What you have to do:
Print out each record, keeping it identical to the original.

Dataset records

BEGIN

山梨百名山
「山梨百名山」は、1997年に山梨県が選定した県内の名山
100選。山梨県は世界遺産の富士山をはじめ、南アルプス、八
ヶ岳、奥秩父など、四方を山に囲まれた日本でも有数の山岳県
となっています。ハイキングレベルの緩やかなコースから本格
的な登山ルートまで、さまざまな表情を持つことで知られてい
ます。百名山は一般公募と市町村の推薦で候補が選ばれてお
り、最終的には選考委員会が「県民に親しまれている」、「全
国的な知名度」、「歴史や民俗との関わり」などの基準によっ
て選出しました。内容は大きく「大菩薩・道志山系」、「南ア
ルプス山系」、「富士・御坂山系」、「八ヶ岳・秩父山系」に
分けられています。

END

Finished task:
山梨百名山
「山梨百名山」は、1997年に山梨県が選定した県内の名山
100選。山梨県は世界遺産の富士山をはじめ、南アルプス、八
ヶ岳、奥秩父など、四方を山に囲まれた日本でも有数の山岳県
となっています。ハイキングレベルの緩やかなコースから本格
的な登山ルートまで、さまざまな表情を持つことで知られてい
ます。百名山は一般公募と市町村の推薦で候補が選ばれてお
り、最終的には選考委員会が「県民に親しまれている」、「全
国的な知名度」、「歴史や民俗との関わり」などの基準によっ
て選出しました。内容は大きく「大菩薩・道志山系」、「南ア
ルプス山系」、「富士・御坂山系」、「八ヶ岳・秩父山系」に
分けられています。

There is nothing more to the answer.